Moreover, individuals from these communities will lack the resources to adapt to and cushion the blows from climate change. “There is thus concern that the intranational socioeconomic disparities between affluent and disadvantaged groups due to the impacts of climate change may enter into a self-reinforcing vicious circle, whereby the initial inequality will result in disadvantaged groups suffering disproportionately, leading to greater subsequent inequality,” it states.[10]
‘Climate justice in India’
Edited by Prakash Kashwan, the book Climate Justice in India covers a wide range of topics starting from energy democracy, the intersectionality of access to drinking water, agroecology and women’s land rights to national and state climate plans, urban policy, caste justice and environmental and climate social movements, and has a collection of insightful and well-researched articles by scholars and professors.

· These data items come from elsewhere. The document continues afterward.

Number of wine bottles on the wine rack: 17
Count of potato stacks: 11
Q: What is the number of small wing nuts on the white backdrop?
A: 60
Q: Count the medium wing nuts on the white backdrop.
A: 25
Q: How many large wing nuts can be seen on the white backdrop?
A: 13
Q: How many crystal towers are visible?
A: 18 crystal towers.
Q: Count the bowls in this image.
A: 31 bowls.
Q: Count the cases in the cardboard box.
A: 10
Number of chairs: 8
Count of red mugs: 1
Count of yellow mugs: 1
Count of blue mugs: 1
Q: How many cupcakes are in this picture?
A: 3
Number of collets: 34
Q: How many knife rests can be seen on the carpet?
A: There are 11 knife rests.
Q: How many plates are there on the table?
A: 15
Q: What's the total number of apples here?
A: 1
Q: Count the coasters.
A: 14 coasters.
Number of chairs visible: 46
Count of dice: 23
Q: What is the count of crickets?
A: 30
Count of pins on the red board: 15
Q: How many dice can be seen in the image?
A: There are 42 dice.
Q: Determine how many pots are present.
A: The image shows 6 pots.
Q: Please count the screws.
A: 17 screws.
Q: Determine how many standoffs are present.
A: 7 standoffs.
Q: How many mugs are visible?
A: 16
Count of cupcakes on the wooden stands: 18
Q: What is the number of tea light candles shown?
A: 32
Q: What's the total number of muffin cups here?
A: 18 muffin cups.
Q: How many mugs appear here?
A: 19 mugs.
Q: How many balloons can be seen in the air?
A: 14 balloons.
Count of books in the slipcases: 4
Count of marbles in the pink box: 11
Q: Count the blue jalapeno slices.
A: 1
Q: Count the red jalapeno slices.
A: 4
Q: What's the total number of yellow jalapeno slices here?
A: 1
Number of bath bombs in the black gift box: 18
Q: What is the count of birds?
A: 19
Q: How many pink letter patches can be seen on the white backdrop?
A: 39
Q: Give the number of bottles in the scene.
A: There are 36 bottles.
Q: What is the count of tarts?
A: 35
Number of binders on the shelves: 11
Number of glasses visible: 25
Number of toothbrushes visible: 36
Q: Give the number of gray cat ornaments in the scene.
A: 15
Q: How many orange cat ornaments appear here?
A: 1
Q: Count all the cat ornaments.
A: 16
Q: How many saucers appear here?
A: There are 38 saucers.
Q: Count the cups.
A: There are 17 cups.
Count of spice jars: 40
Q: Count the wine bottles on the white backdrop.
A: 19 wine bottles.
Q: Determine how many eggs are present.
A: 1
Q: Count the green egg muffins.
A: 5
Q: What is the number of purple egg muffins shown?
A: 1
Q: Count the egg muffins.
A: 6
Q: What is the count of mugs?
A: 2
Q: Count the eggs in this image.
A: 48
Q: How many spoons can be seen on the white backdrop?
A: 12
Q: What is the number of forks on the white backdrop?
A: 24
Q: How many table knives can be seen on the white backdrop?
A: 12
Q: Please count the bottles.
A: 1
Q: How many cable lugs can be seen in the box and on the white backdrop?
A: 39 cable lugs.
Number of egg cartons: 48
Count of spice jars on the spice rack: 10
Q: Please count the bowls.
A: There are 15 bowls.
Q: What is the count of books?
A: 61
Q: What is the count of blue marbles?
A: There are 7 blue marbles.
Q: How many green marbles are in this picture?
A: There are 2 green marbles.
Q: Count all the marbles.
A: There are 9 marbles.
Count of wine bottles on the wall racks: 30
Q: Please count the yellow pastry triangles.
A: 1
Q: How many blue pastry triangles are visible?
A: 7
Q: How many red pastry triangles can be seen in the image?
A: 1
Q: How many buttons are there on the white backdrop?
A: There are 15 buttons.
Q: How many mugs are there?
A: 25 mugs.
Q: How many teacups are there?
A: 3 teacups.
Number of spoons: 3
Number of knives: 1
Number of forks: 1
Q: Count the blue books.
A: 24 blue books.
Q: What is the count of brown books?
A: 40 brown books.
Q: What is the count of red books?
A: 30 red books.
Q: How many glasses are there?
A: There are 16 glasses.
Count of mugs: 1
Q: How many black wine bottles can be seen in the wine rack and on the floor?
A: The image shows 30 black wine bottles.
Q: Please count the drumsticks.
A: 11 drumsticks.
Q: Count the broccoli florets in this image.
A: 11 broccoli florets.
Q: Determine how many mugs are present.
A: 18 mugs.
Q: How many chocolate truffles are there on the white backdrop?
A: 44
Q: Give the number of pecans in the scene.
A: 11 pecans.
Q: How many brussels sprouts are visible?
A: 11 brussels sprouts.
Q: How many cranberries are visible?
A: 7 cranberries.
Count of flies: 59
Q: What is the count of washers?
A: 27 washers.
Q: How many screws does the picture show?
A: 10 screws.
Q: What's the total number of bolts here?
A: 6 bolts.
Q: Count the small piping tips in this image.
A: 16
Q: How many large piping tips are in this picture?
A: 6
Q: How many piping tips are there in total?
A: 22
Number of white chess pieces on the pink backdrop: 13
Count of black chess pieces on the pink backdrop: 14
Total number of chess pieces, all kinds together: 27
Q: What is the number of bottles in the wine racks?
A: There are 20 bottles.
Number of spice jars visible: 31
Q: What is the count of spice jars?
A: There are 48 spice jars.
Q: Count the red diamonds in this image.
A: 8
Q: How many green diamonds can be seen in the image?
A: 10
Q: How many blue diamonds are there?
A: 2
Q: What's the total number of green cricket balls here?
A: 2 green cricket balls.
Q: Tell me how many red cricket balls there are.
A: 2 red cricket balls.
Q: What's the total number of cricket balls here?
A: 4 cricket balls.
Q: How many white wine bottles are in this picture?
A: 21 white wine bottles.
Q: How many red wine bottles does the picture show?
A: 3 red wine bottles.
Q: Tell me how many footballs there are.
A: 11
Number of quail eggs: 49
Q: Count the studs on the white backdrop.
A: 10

Collectively, the writings raise the primary question of unequal effects of climate change and of climate action, with the goal of bringing this into ongoing scholarly and policy debates on climate change in India. They call for moving beyond the existing debates about international versus domestic climate justice to examine the complex ways in which international and subnational policies, programs, and resource mobilisations intersect to shape the outcomes of climate action and climate justice.
An analysis-based chapter by Eric Chu and Kavya Michael shows that despite Indian leaders identifying local development priorities as the main entry point for urban climate mitigation and adaptation, market actors often assume control of these opportunities, leading to the exclusion of much of India’s urban population. “The lower-middle class and income-poor urban residents that are often substantively excluded from urban climate plans also fuel India’s vast informal urban economies. Part of this exclusion has to do with the centralisation of decision-making within urban local government bodies, as elected ward representatives and residents are rarely consulted in urban policy-making.”[11]